**TEXTO SELECIONADO:**
──────────
“Para todo problema complexo existe sempre uma solução simples, elegante, plausível e completamente errada”
H. L. Mencken
O tema de redução de custos sempre vem à tona em épocas de crise nas empresas, consequência, entre outros fatores, de margens cada vez mais apertadas e clientes mais exigentes. Como uma parte significativa dos custos está relacionada a mão-de-obra, historicamente, o jeito mais fácil de reduzí-los sempre foi demitir pessoas, muitas vezes iniciando por aquelas com maiores salários. Mas será que esta é realmente a melhor maneira de reduzir custos?
Estudos feitos por distintos organismos em nível global mostram que reduzir custos cortando pessoas pode não ser a melhor saída. De acordo com o Instituto US Conference Board, das empresas que tentaram reduzir custos, 30% tiveram, na verdade, aumento de custos. Outro estudo feito pela Deloitte mostrou que 75% das companhias que demitiram funcionários com o objetivo de reduzir custos acabaram recontratando outras para as mesmas posições em até um ano. E finalmente, uma pesquisa conduzida pela consultoria estratégica McKinsey demonstrou que só 10% dos projetos de redução de custos tiveram sucesso três anos após a sua implementação.
──────────
**DADOS BRUTOS:**
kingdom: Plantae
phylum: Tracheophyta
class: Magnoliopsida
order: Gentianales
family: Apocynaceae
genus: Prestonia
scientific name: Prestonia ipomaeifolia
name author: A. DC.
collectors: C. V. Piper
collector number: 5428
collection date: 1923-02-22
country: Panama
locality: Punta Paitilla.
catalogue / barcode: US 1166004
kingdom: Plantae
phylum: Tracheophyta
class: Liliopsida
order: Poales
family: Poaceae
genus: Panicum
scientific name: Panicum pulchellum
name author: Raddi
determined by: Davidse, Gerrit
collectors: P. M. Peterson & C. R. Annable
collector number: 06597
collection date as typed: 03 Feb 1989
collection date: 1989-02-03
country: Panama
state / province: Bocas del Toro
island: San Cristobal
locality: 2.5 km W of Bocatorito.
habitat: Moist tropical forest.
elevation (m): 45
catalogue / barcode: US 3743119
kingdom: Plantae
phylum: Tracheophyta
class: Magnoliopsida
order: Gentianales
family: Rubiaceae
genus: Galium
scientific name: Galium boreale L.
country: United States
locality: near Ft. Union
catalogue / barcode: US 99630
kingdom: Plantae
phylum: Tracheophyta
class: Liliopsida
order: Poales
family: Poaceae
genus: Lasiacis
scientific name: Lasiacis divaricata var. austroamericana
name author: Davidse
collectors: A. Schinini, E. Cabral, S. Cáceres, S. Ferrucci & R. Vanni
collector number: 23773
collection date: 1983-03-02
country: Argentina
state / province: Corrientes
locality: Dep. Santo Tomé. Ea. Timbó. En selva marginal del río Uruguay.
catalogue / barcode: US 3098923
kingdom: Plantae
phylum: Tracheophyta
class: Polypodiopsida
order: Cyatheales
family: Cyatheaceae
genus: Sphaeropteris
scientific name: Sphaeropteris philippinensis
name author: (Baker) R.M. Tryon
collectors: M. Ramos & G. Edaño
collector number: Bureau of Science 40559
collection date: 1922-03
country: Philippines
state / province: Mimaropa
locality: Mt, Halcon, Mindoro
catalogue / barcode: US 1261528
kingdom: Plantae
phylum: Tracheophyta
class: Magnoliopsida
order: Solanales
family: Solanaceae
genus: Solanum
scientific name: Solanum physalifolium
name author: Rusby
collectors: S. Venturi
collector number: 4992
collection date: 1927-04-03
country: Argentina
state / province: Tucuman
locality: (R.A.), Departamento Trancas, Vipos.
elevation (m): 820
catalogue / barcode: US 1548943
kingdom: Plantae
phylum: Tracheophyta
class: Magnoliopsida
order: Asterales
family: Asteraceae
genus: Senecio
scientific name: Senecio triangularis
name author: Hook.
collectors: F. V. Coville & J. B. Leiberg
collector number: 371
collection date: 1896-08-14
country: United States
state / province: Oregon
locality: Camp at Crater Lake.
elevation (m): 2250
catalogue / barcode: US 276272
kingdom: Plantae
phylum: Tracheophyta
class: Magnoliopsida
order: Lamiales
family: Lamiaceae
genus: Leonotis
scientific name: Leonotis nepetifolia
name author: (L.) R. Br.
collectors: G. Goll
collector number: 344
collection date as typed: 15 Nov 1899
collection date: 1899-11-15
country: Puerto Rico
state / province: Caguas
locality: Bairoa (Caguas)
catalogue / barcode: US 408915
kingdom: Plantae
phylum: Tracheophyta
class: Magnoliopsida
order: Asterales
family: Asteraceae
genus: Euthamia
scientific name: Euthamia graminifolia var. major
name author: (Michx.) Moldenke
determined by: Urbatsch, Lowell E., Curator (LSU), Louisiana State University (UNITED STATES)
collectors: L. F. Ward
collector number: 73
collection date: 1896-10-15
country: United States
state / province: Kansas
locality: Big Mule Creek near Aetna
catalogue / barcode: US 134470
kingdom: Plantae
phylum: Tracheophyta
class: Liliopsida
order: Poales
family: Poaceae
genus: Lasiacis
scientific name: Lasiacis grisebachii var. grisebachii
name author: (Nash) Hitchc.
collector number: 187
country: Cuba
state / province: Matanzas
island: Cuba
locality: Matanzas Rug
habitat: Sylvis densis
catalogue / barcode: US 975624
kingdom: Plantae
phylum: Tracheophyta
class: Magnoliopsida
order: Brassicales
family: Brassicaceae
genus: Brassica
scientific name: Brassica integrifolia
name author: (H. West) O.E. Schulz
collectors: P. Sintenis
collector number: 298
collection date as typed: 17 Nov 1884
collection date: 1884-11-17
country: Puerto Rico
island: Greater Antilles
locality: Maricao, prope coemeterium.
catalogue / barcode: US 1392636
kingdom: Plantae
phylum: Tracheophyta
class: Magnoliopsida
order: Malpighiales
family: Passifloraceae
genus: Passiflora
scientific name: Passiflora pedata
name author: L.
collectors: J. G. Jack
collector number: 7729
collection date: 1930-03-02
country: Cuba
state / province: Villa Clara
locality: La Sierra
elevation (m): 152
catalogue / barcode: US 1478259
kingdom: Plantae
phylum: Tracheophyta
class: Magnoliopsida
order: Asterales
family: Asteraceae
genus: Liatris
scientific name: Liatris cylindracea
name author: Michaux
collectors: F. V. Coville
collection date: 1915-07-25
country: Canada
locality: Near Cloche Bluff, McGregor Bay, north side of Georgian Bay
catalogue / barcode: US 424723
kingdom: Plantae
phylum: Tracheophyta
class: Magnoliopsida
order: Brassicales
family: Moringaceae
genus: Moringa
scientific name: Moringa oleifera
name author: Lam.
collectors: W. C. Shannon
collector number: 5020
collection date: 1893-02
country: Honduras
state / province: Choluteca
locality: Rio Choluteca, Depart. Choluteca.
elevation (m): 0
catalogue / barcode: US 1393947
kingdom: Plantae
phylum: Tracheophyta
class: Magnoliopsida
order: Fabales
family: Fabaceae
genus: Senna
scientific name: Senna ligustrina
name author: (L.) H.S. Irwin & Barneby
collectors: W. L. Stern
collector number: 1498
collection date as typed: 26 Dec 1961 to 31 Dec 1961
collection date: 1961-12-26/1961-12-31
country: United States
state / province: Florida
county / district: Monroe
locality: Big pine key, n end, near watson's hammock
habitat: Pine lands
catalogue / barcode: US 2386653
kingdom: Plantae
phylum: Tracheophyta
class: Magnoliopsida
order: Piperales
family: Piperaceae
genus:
──────────
**EXERCÍCIO PROPOSTO 1:**
Responda com base no texto sobre redução de custos:
(a) A quem é atribuída a frase de abertura?
(b) Segundo o estudo da Deloitte, que porcentagem das companhias recontratou pessoas para as mesmas posições em até um ano?
(c) De acordo com a pesquisa da McKinsey, que porcentagem dos projetos de redução de custos teve sucesso três anos após a implementação?
**EXERCÍCIO PROPOSTO 2:** Prossiga com o texto sobre redução de custos a partir da última frase apresentada.
Os registros não são necessários para esta atividade.

**RESPOSTA ESPERADA 1:**
(a) A H. L. Mencken.
(b) 75%.
(c) 10%.

**RESPOSTA ESPERADA 2:**
O que vivenciamos em projetos feitos em mais de 50 países, nos últimos 25 anos, é que há um descontrole enorme quando se trata de gestão de custos e rentabilidade. Rateios imprecisos, empresas considerando que os dados apresentados pelo ERP (seja qual for ele) estão sempre corretos e, ainda pior, decisões de negócios como precificação e concessão de descontos sendo tomadas de forma completamente equivocadas. O fato é que as empresas medem muito mal os custos e a rentabilidade de seus produtos ou serviços e, consequentemente, as informações apresentadas não condizem com a realidade: em muitos projetos descobrimos que o produto ou serviço considerado o famoso “carro-chefe” era deficitário, enquanto outros tidos como “patinhos-feios” e deficitários revelaram-se os mais rentáveis.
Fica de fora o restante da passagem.